Soal kelesuan juga menghantam bisnis MRT Jakarta yang baru berusia satu tahun. Hal itu sebagai imbas dari kebijakan Pemprov DKI Jakarta untuk melaksanakan Pembatasan Sosial Berskala Besar (PSBB) yang mengakibatkan jumlah penumpang MRT berkurang drastis. Bahkan tujuh stasiun harus tutup demi mengurangi penyebaran covid-19.
Berdasarkan data Selasa, 28 April 2020, jumlah penumpang MRT Jakarta tinggal 2.080 orang. Jumlah itu jauh di bawah kondisi normal yang mencapai 109.873 penumpang per hari. Tentu saja, penurunan jumlah penumpang secara langsung mempengaruhi pendapatan MRT Jakarta.

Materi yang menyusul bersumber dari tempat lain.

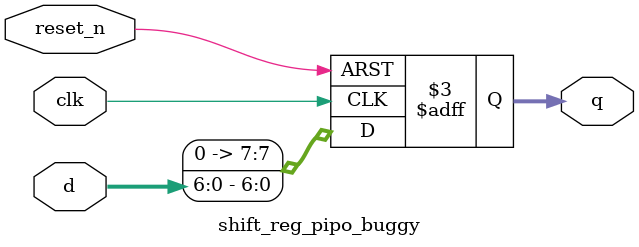
<source format=v>
module shift_reg_pipo_buggy(
    input reset_n,
    input clk,
    input [7:0] d,
    output reg [7:0] q
);

    always @(posedge clk or negedge reset_n) begin

        if(!reset_n)
            q <= 0;
        else
            q[7:0] <= d[6:0]; //  this is wrong, it is done intentionally to show bug results on task test bench
    end

endmodule
</source>
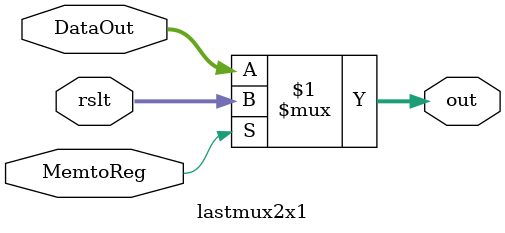
<source format=v>
module mux2x1_1(
input [31:0] imm,
input PCASRC,
output [31:0] mux_1out
);
assign mux_1out = PCASRC?imm:32'h00000004;
endmodule
module mux2x1_2(
input [31:0] rs1,
input [31:0] pcountervalue,
input PCBSRC,
output [31:0] mux_2out
);
assign mux_2out = PCBSRC?pcountervalue:rs1;
endmodule
module mux2x1_3(
input [31:0] rs1,
input [31:0] pcountervalue,
input ALUAsrc,
output [31:0] mux_3out
);
assign mux_3out = ALUAsrc?rs1:pcountervalue;
endmodule
module mux3x1_4(
input [31:0] rs2,
input [31:0] pcountervalue,
input [1:0] ALUBsrc,
output reg [31:0] mux_4out
);
always @(*) begin
    case(ALUBsrc)
        2'b00: mux_4out = 32'h00000004;     // Default increment
        2'b01: mux_4out = pcountervalue;              // Immediate
        2'b10: mux_4out = rs2;              // Register value (rs2)
        default: mux_4out = 32'h00000000;   // Safe default case
    endcase
end
endmodule
module lastmux2x1(
input [31:0] rslt,
input [31:0] DataOut,
input MemtoReg,
output [31:0] out
);
assign out = MemtoReg?rslt:DataOut;
endmodule
</source>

Meskipun demikian, Dirut MRT Jakarta William Sabandar bertekad tidak akan mengurangi jumlah karyawan tetapnya yang saat ini mencapai 699 orang.
Mengapa? "Karena kami harus menjamin kualitas layanan bertaraf internasional," kata William, dalam diskusi daring dengan sejumlah jurnalis, Rabu, 29 April 2020.
Selain itu, MRT Jakarta juga tak akan menerima karyawan baru alias zero growth pada tahun ini. Pihak perusahaan terpaksa harus merevisi rencana penambahan jumlah karyawan menjadi 720 orang di tahun ini. Penambahan karyawan baru hanya akan dilakukan jika wabah covid-19 sudah berakhir dan kondisi perekonomian membaik, yang diprediksi awal tahun depan.
Karena bertekad tidak ada PHK, MRT harus melakukan efisiensi. Hal itu dilakukan dengan mengurangi perjalanan dinas, apalagi ke luar negeri. Efisiensi lain adalah dengan meminimalisir training. Karena itulah, rencana pembelian simulator senilai Rp100 miliar pun ditunda.
"Sebagai gantinya, para calon masinis menjalani training dengan memanfaatkan kereta operasional. Karena tidak ada simulator, mereka memanfaatkan jam istirahat kereta," jelas William.
Hal itu dimungkinkan mengingat saat ini jam operasional kereta dibatasi hanya pukul 06.00-18.00 WIB. Di saat pelaksanaan PSBB, dalam sehari MRT hanya mengoperasikan tiga kereta, jauh menurun dari 14 kereta di saat kondisi normal.